RECORDS TO PROCESS: Begin

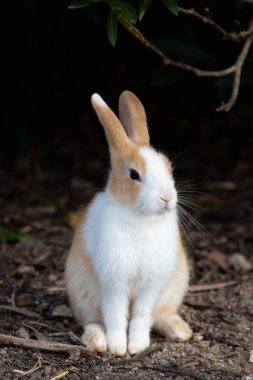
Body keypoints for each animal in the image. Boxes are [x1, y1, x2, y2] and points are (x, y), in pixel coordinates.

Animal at [64, 90, 192, 354]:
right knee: (92, 321)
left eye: (169, 167)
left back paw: (180, 331)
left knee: (160, 317)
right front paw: (118, 347)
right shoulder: (114, 282)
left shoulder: (150, 285)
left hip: (173, 291)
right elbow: (115, 316)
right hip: (81, 296)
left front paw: (137, 345)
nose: (167, 197)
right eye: (134, 175)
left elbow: (141, 316)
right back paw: (98, 341)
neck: (141, 216)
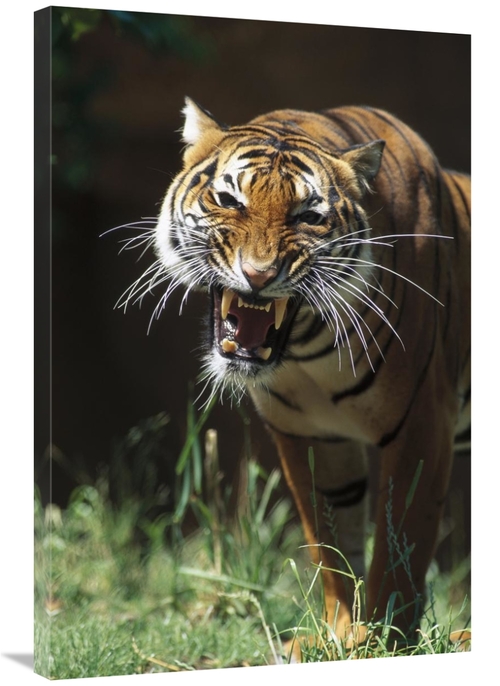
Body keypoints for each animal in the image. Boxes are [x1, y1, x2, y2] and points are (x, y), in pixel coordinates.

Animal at [138, 98, 471, 650]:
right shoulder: (310, 434)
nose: (258, 275)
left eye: (308, 216)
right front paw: (338, 636)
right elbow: (330, 542)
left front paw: (385, 643)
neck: (307, 351)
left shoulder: (424, 421)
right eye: (229, 200)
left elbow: (401, 541)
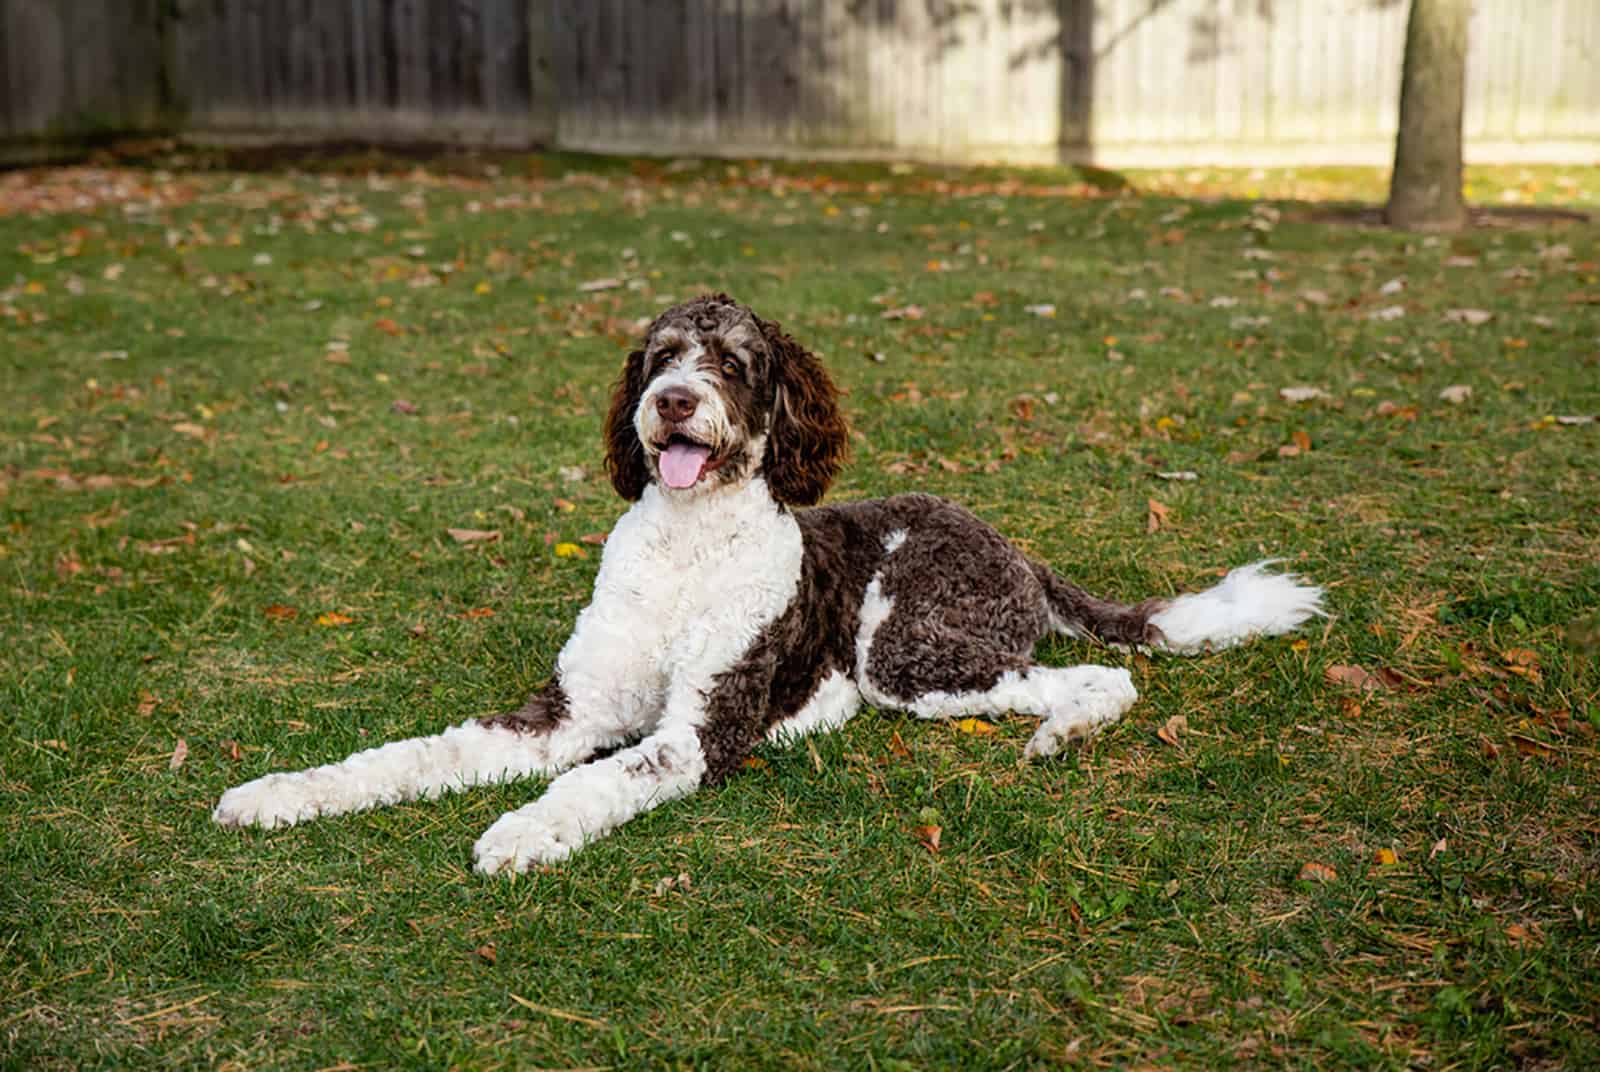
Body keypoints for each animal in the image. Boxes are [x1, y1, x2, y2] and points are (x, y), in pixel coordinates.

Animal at [212, 291, 1324, 870]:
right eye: (661, 355)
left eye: (736, 364)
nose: (670, 400)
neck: (684, 550)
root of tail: (1009, 543)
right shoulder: (563, 713)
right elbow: (410, 755)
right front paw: (282, 793)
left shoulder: (699, 730)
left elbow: (598, 779)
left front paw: (524, 829)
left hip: (906, 653)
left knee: (1096, 678)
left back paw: (1059, 733)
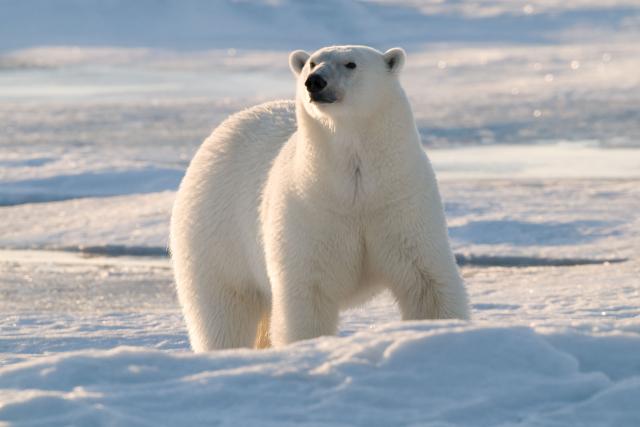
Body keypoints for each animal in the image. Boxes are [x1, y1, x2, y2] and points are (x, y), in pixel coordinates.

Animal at [170, 45, 470, 352]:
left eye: (351, 64)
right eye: (312, 63)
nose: (315, 81)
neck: (355, 189)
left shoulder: (400, 202)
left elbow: (426, 282)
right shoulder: (309, 211)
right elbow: (307, 295)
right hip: (217, 234)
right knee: (224, 311)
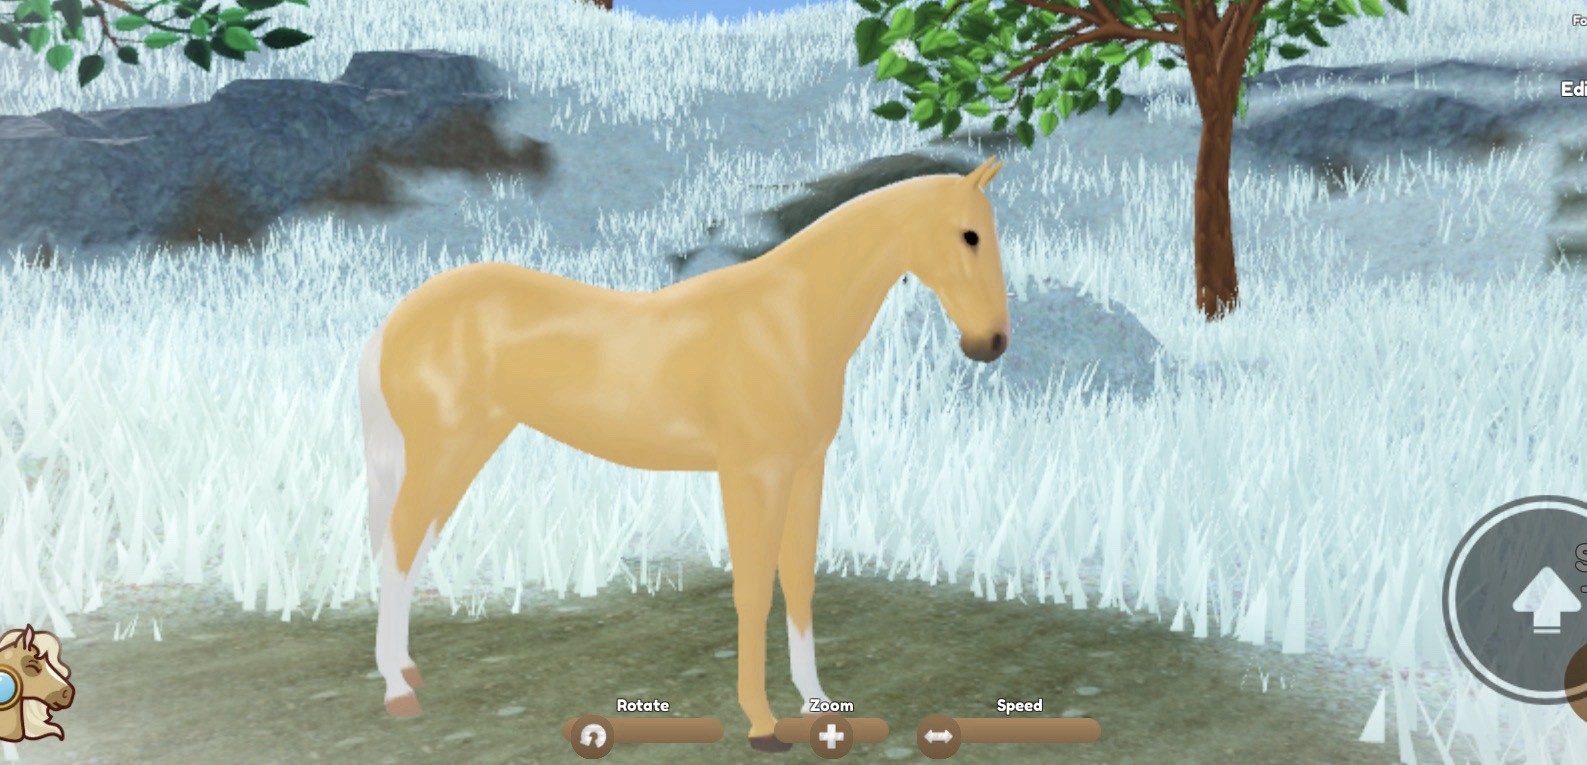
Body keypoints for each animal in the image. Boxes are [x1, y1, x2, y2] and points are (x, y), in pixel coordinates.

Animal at [360, 156, 1010, 750]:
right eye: (970, 235)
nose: (992, 343)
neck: (789, 320)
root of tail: (398, 319)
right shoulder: (753, 476)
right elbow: (753, 590)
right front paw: (763, 724)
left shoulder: (806, 471)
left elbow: (799, 583)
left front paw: (820, 705)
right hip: (446, 450)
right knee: (399, 546)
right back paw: (397, 691)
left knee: (411, 546)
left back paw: (408, 670)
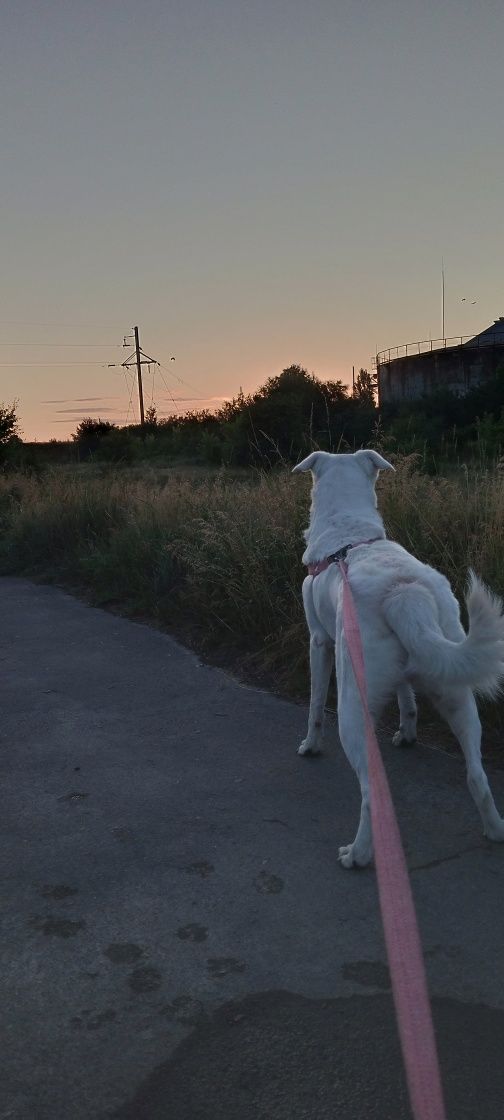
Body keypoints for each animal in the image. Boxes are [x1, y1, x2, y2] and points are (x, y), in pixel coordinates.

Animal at [293, 450, 504, 869]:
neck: (349, 533)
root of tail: (406, 595)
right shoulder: (406, 676)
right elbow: (408, 698)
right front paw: (407, 733)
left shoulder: (318, 642)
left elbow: (313, 705)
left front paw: (310, 746)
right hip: (456, 690)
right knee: (477, 775)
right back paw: (495, 829)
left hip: (353, 705)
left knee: (371, 791)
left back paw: (357, 854)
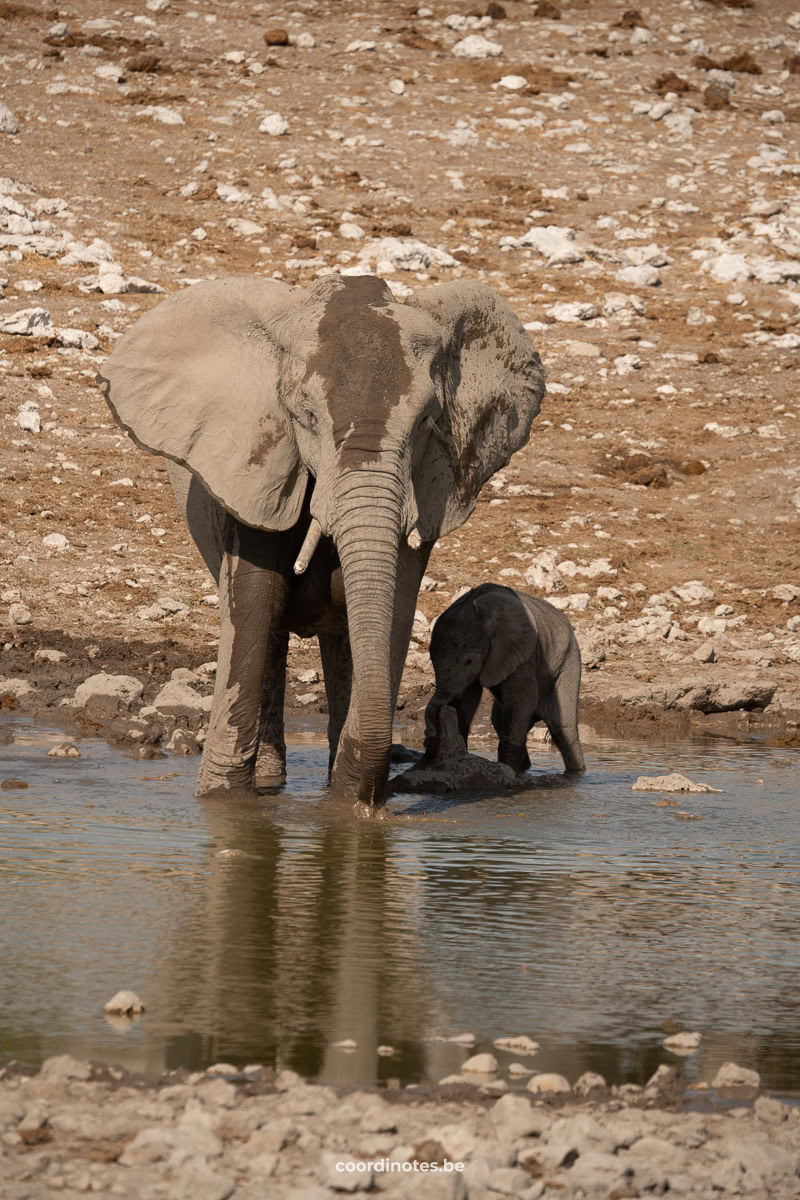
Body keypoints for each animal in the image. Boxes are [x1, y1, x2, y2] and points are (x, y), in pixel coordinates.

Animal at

RECORDS TO PROCESS: End

» **TASK**: All lines from the line containing "right shoulder: (406, 676)" through the end of the listing above are to be given again exactly; pictures are not part of the copy.

» **RESPONSE BELOW**:
right shoulder: (406, 676)
right elbow: (408, 698)
right front paw: (407, 733)
left shoulder: (318, 642)
left elbow: (313, 705)
left front paw: (310, 746)
right hip: (456, 690)
right knee: (477, 775)
right back paw: (495, 829)
left hip: (353, 705)
left knee: (371, 791)
left back paw: (357, 854)
Body keypoints for each animal in the image. Boxes are [x1, y1, x2, y2] and points are (x, y), in pixel coordinates.

Animal at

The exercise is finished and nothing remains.